The Far-Reaching, Ever Fluid Shia v. Sunni Battle For The Soul Of Islam

Mirroring the Catholic-Protestant battles of the past, intra-Islamic violence has global reverberations far beyond faith. Right now, it's coming to a head in Syria.

Praying in the night
Praying in the night
Christophe Ayad

PARIS - Is this the new epic war of religion? A denominational civil war, finding its source in doctrinal and religious differences, but turned into a geopolitical conflict, a scramble for hegemony over a continent and a prevailing model of the state rule. Just like the conflict between Catholics and Protestants in 17th century Europe, the war opposing Shiites with Sunnis is re-drawing the Middle Eastern map at the dawn of the 21st century -- and defining the future of political Islam on a global scale.

It would be a mistake to view the current standoff as simply a return to the succession quarrels that pitted Ali's supporters (Shiites) against the keepers of tradition (Sunnis) shortly after the Prophet's death. The Shia and Sunni Islams in place today are political paradigms and geographical blocs, more than religious beliefs. But, as in any religious war, one must be careful with identity appearances: the long rivalry between Shia and Sunni Islams must not inevitably be bound to end in blood and bombs, in spite of the anti-Shiite anathema cast by Ibn Taymyya a renowned theologian from the 13th century, which still inspires Saudi Wahhabism, Salafism, and Jihadism.

++++++++

## TASK INSTRUCTIONS
Rewrite the passage of the Shia-Sunni article between "PARIS - Is this" and "a global scale.", inclusive, swapping "geopolitical conflict" for "regional power struggle".

(Multi-view geometry data)

++++++++

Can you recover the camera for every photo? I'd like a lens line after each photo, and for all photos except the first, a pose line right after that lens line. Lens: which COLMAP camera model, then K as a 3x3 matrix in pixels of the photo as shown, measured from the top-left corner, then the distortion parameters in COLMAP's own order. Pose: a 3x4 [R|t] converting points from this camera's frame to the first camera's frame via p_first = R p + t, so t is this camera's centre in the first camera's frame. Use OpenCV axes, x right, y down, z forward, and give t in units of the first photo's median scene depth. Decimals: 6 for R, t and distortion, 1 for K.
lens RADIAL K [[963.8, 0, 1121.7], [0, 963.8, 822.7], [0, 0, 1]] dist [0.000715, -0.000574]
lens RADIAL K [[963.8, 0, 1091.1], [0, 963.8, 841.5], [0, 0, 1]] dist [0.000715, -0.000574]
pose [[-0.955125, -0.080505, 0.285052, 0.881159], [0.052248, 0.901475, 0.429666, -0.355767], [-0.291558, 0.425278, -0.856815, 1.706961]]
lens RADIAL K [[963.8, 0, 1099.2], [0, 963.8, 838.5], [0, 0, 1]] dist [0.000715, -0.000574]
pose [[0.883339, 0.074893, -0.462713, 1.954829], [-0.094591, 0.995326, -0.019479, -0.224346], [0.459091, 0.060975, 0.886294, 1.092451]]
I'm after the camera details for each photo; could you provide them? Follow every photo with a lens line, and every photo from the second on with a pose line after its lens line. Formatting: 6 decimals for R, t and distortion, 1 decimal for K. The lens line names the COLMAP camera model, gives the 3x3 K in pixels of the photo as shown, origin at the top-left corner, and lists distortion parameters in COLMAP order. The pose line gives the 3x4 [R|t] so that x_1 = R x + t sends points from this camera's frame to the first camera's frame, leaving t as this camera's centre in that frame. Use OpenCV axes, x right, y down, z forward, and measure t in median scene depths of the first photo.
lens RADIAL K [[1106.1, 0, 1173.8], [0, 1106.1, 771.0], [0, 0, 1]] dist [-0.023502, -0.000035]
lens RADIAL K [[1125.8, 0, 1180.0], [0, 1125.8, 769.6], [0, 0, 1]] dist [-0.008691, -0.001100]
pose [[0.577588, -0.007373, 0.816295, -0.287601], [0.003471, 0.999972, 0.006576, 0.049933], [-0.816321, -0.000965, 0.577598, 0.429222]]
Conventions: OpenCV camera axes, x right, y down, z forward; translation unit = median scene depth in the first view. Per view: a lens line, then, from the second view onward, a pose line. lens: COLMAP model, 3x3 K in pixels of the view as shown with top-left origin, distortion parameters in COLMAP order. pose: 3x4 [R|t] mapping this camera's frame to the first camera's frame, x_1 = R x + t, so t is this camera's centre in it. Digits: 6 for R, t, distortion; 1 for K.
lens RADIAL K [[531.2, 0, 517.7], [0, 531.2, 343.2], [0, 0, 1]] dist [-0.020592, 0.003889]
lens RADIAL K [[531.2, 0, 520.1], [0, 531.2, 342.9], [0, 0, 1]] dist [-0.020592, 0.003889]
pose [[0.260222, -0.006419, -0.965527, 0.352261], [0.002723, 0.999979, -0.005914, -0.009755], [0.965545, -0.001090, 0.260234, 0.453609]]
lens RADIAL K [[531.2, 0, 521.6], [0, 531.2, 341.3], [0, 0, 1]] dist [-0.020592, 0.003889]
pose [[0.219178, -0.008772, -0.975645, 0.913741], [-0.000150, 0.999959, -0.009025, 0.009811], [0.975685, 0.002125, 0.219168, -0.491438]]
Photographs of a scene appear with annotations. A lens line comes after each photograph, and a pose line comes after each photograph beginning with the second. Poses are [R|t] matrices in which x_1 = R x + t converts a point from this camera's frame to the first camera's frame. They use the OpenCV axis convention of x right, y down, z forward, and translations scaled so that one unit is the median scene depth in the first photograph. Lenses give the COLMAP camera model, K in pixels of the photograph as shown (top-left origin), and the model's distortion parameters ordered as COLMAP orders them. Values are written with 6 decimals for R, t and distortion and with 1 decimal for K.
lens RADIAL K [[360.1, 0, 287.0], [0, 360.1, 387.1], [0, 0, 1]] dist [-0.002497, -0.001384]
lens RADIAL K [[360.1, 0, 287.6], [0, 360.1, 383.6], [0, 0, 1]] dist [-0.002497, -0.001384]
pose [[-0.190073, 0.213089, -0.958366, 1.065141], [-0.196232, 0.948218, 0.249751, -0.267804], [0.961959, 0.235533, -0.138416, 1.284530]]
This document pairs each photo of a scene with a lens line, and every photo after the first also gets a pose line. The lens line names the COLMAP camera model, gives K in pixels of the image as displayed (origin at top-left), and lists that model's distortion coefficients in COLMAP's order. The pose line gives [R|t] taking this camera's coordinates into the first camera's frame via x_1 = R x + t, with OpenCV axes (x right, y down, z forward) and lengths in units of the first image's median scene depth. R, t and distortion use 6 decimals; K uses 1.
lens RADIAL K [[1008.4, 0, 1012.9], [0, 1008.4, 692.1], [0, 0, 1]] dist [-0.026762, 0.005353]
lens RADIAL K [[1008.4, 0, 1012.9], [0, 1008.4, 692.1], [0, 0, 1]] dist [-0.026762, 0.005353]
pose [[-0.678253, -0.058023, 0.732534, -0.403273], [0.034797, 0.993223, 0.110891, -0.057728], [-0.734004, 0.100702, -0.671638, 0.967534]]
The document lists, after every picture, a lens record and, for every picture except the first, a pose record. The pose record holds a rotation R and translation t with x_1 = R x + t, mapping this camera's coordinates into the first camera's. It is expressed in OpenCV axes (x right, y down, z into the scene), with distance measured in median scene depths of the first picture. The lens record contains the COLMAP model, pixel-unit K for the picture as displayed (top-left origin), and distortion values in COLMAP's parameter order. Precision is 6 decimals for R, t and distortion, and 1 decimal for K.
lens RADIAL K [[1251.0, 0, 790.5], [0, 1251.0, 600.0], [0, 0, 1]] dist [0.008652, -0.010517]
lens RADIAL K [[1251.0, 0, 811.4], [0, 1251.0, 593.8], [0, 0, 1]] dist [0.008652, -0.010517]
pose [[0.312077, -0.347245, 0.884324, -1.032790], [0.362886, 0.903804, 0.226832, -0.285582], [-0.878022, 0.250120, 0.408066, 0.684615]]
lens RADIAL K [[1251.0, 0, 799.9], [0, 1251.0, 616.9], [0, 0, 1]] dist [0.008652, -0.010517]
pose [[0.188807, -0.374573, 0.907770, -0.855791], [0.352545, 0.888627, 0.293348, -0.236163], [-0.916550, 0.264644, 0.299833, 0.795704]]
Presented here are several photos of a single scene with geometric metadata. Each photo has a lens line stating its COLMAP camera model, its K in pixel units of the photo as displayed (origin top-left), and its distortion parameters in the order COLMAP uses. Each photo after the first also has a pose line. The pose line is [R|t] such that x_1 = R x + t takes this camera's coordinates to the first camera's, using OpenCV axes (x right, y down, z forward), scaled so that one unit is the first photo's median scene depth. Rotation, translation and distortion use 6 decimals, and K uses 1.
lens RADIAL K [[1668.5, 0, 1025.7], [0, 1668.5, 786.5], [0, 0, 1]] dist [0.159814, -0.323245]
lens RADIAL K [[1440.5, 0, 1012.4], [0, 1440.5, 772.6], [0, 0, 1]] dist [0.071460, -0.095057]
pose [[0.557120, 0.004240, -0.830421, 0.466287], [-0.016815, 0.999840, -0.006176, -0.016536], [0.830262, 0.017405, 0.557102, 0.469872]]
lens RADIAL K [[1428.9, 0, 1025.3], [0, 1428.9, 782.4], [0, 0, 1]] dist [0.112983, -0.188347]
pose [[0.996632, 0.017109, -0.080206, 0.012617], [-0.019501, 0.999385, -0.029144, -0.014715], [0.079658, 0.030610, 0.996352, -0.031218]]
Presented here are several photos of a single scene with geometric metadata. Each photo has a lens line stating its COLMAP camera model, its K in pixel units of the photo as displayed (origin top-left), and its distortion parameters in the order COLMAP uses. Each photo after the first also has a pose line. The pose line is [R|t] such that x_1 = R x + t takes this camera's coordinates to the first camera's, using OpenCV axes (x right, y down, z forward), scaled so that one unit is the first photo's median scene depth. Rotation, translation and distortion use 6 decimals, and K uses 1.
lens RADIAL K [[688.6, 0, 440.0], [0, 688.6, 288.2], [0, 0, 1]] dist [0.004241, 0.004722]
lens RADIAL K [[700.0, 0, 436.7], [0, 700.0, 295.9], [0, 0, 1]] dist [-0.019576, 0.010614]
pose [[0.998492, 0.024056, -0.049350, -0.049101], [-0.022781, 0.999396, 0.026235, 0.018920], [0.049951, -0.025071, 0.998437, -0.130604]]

++++++++

## ANSWER SPACE
PARIS - Is this the new epic war of religion? A denominational civil war, finding its source in doctrinal and religious differences, but turned into a regional power struggle, a scramble for hegemony over a continent and a prevailing model of the state rule. Just like the conflict between Catholics and Protestants in 17th century Europe, the war opposing Shiites with Sunnis is re-drawing the Middle Eastern map at the dawn of the 21st century -- and defining the future of political Islam on a global scale.